Compared to poisonous frogs, and hail as large as my head, the downsides of the writing industry are slight. Ego-threatening, as opposed to life-threatening. (Though you do hear about the writers who kill themselves when they can’t get the right word or can’t sell their manuscripts. Yikes.)
The noise of the publishing industry can easily overwhelm me--I have plenty of insecurities for it to prey on. But this week, it reminds me of the New Testament story of Peter walking on the water toward Jesus. (No accident that Madeline L’Engle’s fabulous book about creativity is called Walking on Water.)
No matter what fears shriek at me, I know that I am supposed to be at home, writing, regardless of what comes next.

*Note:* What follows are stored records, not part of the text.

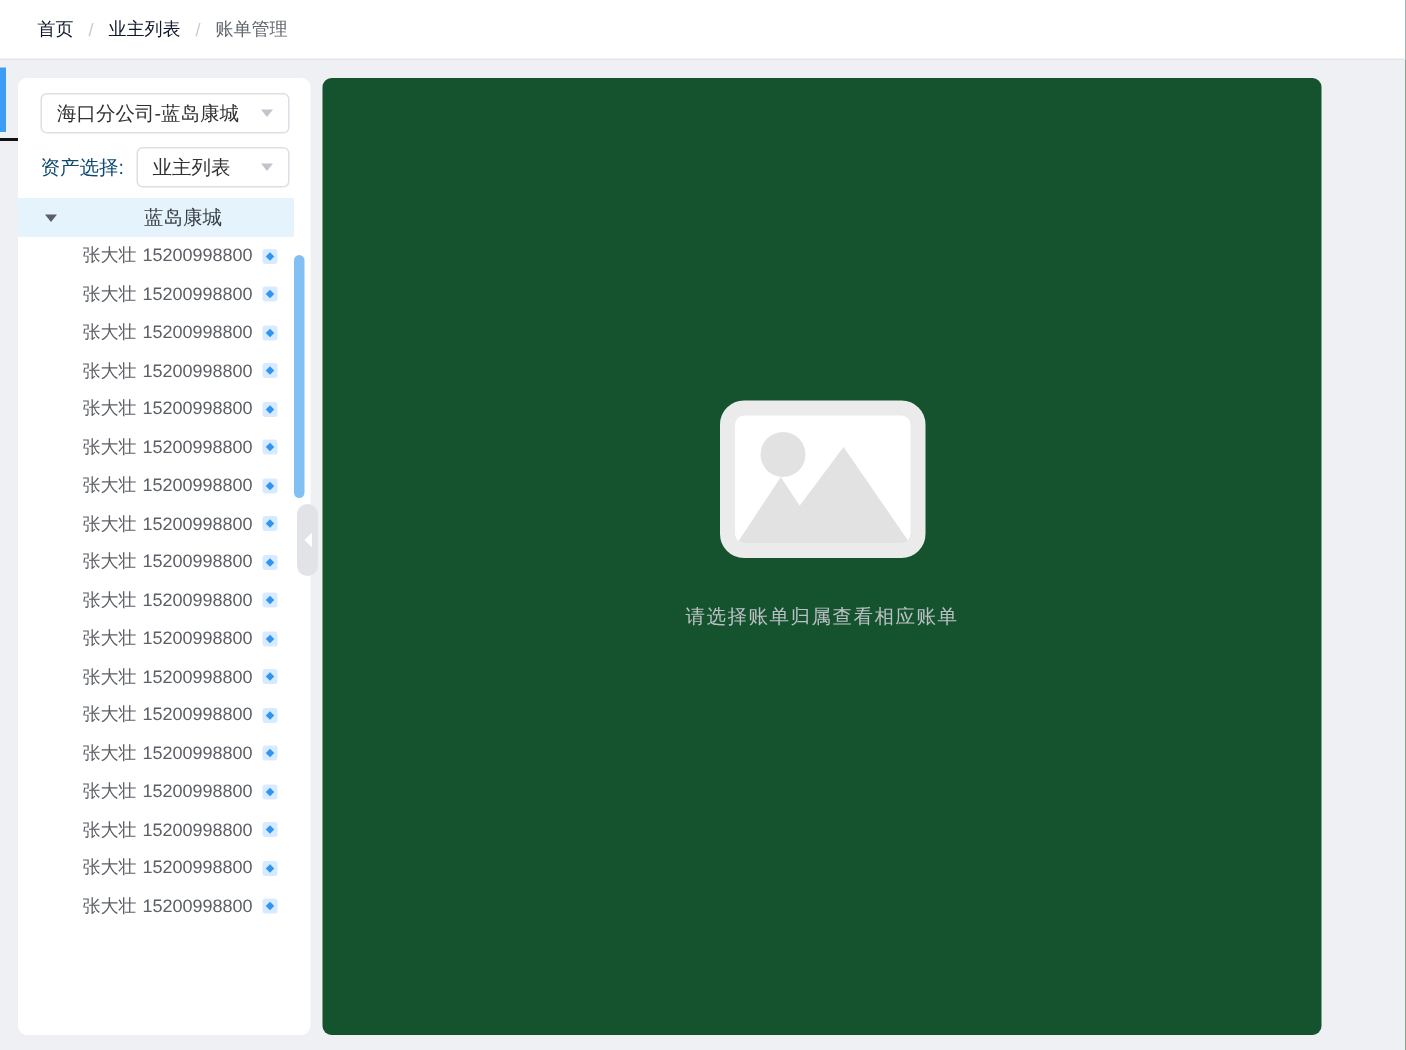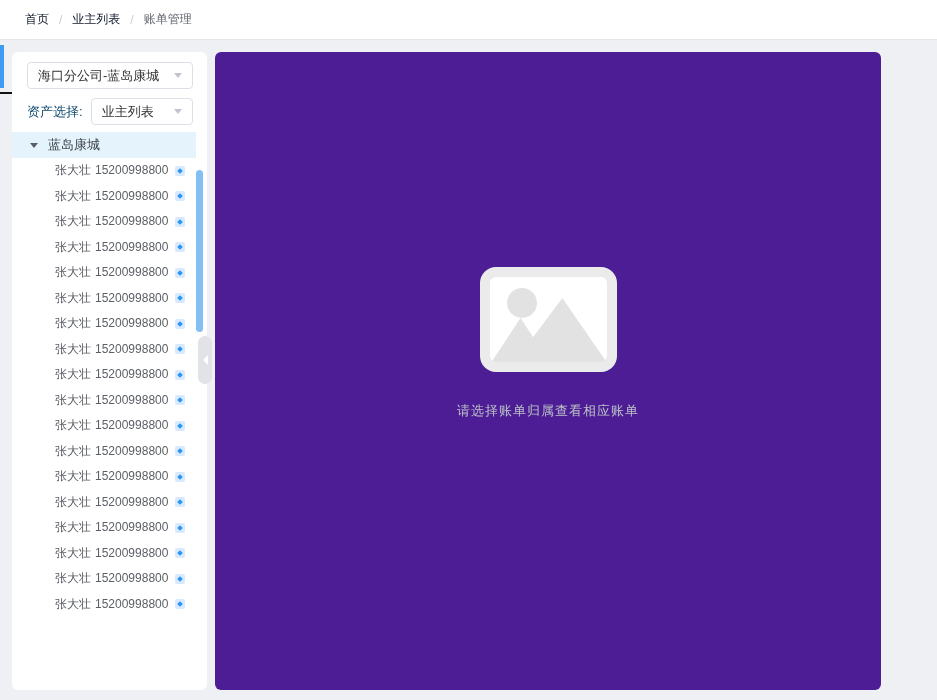--- a/index.html
+++ b/index.html
@@ -74,7 +74,7 @@
   .tree-root-row {
     height:26px; width:calc(100% - 11px);
     background:#e4f3fc;
-    display:flex; align-items:center; padding-left:18px; cursor:pointer;
+    display:flex; align-items:center; padding-left:18px; cursor:pointer;gap:48px;
   }
   .tree-caret {
     width:0; height:0; margin-right:10px;

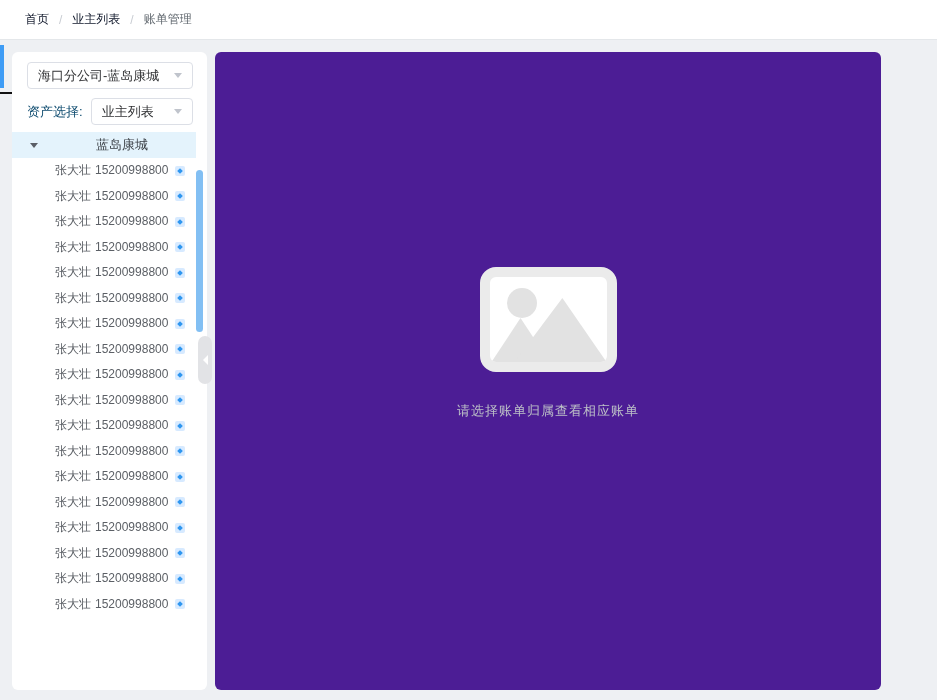--- a/index.html
+++ b/index.html
@@ -119,7 +119,7 @@
   
   .main-panel {
     position:absolute; left:215px; top:52px; width:666px; height:638px;
-    background:#4c1d95; border-radius:6px;
+    background:#14532d; border-radius:6px;
   }
   .empty-state {
     position:absolute; left:0; top:215px; width:100%;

I’m supposed to figure out how to make a sentence, and then learn how to string a bunch of those together. And to do this every day. (It takes a long time to learn!)
I’m trying to think of all those hopeless publishing statistics as so much wind and so many waves. Ultimately, if God is the one directing my path from Boat to Him, what do I have to worry about? So I’m ignoring the craziness of the industry. Respecting, but not despairing over, the amount of excellent books that are all around me. Letting my trips to Borders or Barnes and Noble inspire, not depress me, with the extent of the competition.
Meanwhile, I’m trying to keep walking toward my finished product, my book. These days, I’m working to tease my main character out of hiding. (I’m convinced that she is much more difficult for me to understand than a poisonous frog or tornado. Hmmm.) When I see her a bit more clearly, I’ll start that second draft… --jl
P.S.: Of course, do post a comment if you are filthy rich and are interested in marrying a broke fiction writer. Maybe we could work something out.